● Work to be completed
Transcribe word for word the stretch of lines from the one containing "Umzugsunternehmen Gelsenkirchen: Professionelle" through the one containing "Intervention 48h.", including both, and leave the pictures out of your answer.

● Information provided

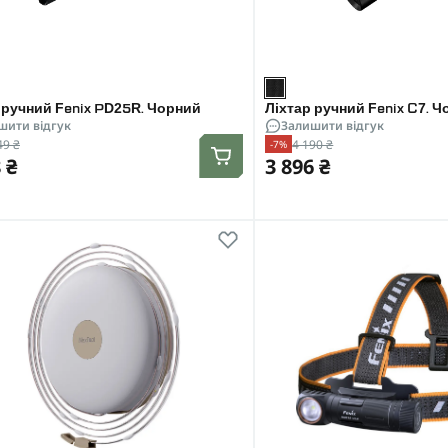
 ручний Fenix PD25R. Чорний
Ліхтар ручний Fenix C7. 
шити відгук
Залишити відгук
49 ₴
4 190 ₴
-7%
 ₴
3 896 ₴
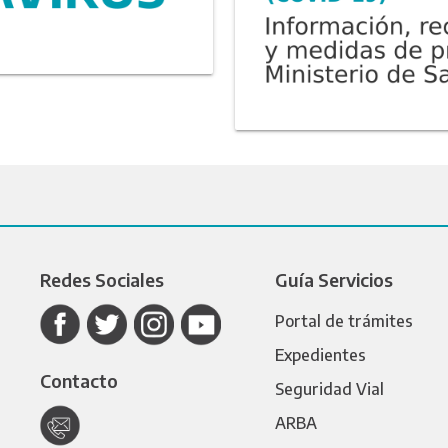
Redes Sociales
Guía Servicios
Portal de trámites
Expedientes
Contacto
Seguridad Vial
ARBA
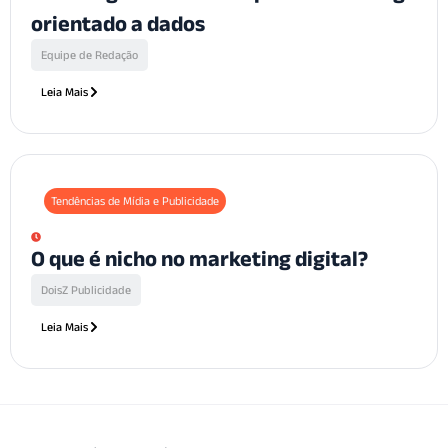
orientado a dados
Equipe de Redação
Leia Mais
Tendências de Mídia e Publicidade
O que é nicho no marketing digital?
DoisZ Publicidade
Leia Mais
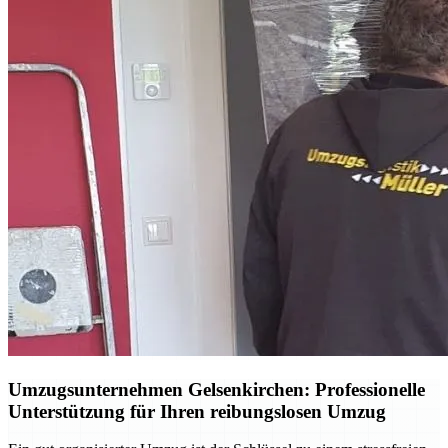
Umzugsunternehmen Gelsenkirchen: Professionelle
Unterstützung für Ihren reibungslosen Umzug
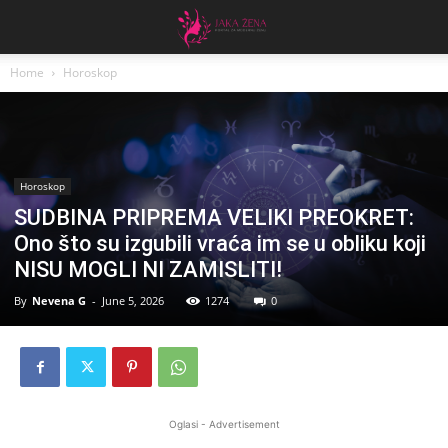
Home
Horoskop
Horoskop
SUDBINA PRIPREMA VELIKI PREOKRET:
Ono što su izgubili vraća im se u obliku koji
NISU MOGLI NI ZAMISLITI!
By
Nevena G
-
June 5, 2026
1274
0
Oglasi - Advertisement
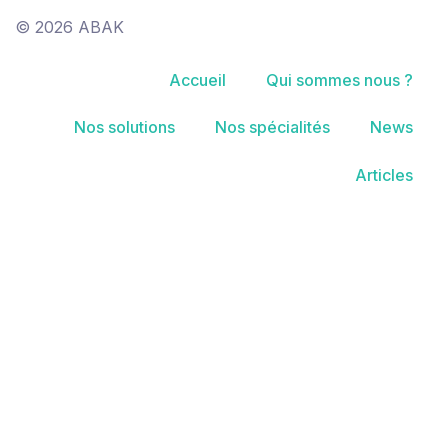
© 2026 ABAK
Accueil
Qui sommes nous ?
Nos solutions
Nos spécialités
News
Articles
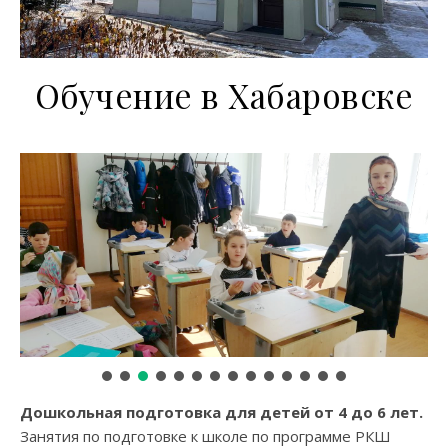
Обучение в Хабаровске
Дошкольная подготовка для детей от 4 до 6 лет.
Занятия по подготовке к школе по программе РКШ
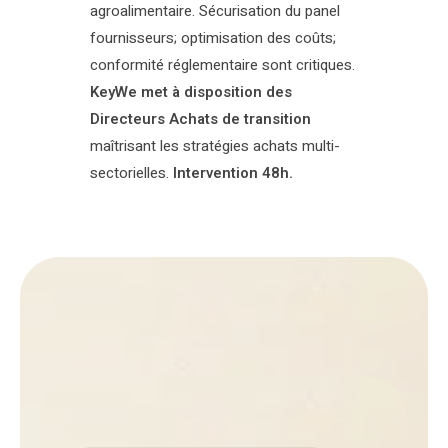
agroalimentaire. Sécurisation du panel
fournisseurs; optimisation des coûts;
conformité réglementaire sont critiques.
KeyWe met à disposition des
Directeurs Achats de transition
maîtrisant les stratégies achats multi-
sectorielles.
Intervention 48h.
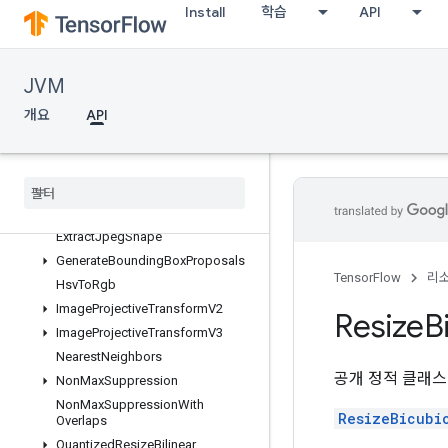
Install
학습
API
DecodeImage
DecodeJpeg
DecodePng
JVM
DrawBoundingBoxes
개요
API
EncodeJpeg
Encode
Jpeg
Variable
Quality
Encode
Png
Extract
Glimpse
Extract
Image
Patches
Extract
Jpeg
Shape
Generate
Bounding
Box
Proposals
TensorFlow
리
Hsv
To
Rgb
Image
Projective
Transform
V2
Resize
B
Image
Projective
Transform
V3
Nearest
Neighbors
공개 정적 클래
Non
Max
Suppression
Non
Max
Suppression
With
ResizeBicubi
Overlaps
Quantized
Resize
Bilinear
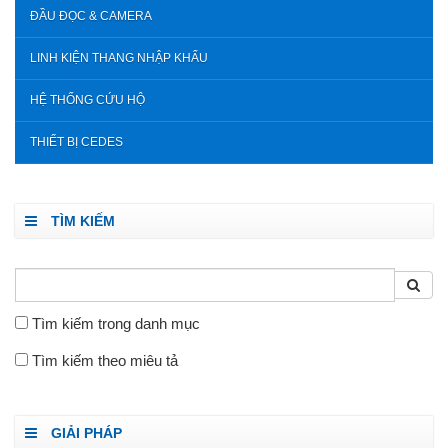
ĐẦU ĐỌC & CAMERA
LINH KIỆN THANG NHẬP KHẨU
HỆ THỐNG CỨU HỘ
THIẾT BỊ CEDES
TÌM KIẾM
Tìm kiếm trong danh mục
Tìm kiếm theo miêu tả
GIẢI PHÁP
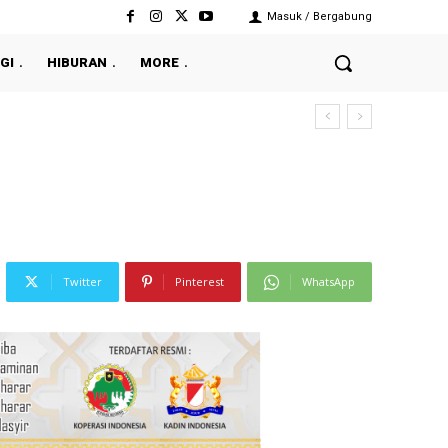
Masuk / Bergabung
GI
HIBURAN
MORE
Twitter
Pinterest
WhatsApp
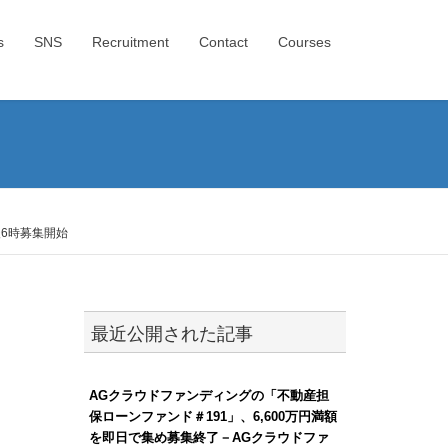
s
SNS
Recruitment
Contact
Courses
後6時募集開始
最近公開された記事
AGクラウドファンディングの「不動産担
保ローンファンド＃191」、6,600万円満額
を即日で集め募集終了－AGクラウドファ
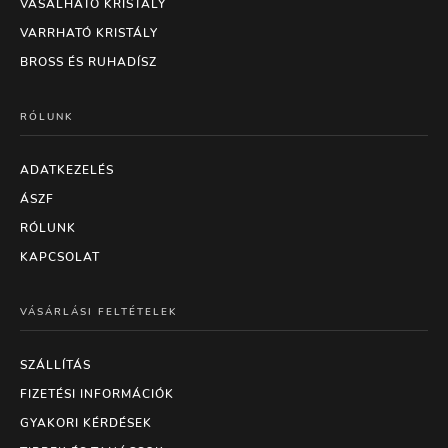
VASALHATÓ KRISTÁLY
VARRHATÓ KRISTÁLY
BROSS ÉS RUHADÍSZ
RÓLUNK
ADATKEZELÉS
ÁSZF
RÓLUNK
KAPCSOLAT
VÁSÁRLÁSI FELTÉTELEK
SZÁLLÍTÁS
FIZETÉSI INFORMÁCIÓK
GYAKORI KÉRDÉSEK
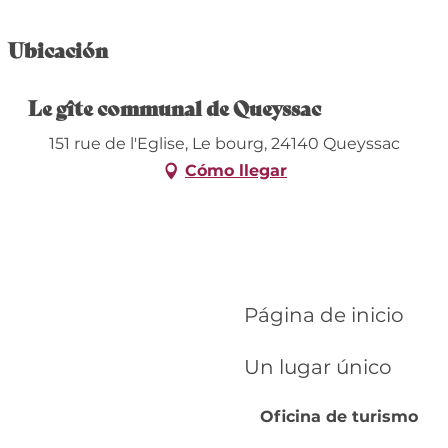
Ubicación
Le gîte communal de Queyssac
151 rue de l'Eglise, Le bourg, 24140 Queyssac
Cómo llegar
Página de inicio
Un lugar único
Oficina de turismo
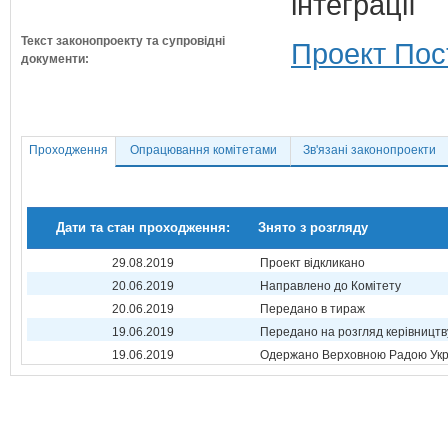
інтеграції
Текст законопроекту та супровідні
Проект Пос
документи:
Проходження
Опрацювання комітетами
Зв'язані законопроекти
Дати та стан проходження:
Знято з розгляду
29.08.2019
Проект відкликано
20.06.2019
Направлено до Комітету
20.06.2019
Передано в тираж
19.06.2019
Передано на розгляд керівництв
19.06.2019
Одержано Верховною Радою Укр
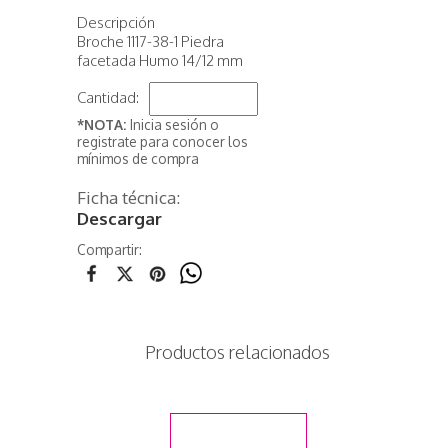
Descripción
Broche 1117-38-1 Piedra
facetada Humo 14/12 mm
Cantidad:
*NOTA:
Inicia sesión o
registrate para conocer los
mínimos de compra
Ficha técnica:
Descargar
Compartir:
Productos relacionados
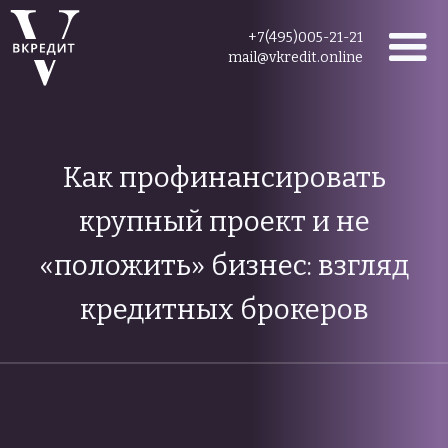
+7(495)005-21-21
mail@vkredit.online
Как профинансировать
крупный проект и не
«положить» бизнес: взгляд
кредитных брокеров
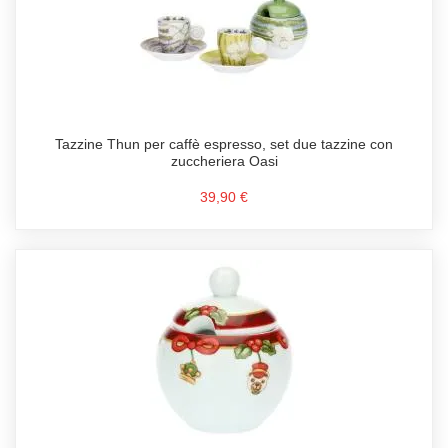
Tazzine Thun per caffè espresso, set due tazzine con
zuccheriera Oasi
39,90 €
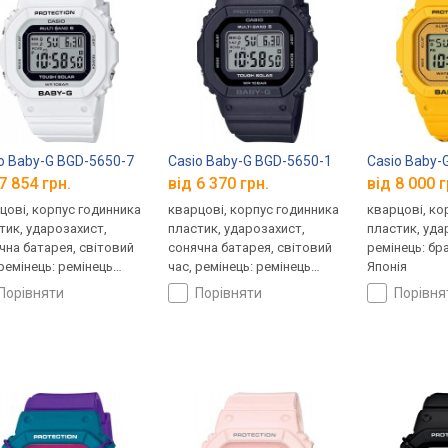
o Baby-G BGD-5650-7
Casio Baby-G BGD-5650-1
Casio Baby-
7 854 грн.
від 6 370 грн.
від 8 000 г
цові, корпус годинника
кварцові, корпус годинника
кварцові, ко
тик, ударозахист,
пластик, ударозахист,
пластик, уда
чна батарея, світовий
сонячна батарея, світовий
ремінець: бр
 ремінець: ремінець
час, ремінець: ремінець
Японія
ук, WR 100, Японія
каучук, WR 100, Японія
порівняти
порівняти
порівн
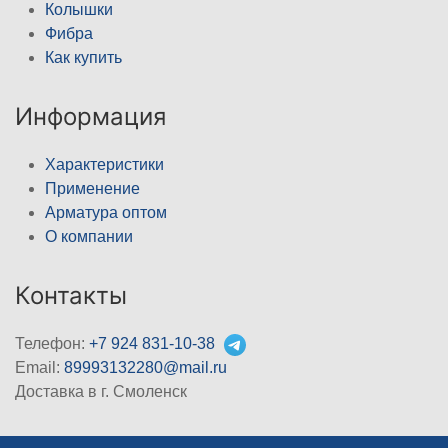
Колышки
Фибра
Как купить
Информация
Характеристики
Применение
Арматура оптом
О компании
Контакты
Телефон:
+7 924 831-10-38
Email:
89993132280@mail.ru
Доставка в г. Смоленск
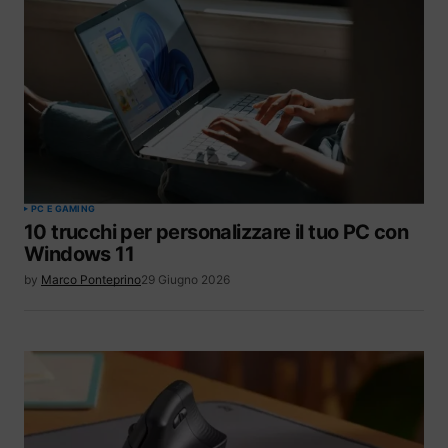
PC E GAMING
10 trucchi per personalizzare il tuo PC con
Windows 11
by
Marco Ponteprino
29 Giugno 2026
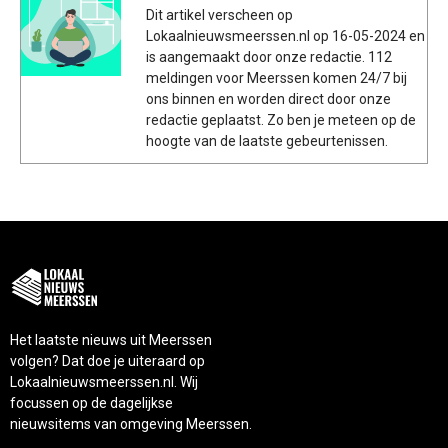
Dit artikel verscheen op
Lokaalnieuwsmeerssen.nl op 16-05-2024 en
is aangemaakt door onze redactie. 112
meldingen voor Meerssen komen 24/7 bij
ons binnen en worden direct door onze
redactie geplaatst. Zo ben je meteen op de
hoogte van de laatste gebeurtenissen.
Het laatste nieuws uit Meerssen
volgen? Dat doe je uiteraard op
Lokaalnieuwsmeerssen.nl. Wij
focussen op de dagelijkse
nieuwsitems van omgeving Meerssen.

● Solution to this exercise
Umzugsunternehmen Gelsenkirchen: Professionelle
Unterstützung für Ihren reibungslosen Umzug
Home
Horoskop
Horoskop
SUDBINA PRIPREMA VELIKI PREOKRET:
Ono što su izgubili vraća im se u obliku koji
NISU MOGLI NI ZAMISLITI!
By
Nevena G
-
June 5, 2026
1274
0
Oglasi - Advertisement
© 2026 ABAK
Accueil
Qui sommes nous ?
Nos solutions
Nos spécialités
News
Articles
Обучение в Хабаровске
Дошкольная подготовка для детей от 4 до 6 лет.
Занятия по подготовке к школе по программе РКШ
agroalimentaire. Sécurisation du panel
fournisseurs; optimisation des coûts;
conformité réglementaire sont critiques.
KeyWe met à disposition des
Directeurs Achats de transition
maîtrisant les stratégies achats multi-
sectorielles.
Intervention 48h.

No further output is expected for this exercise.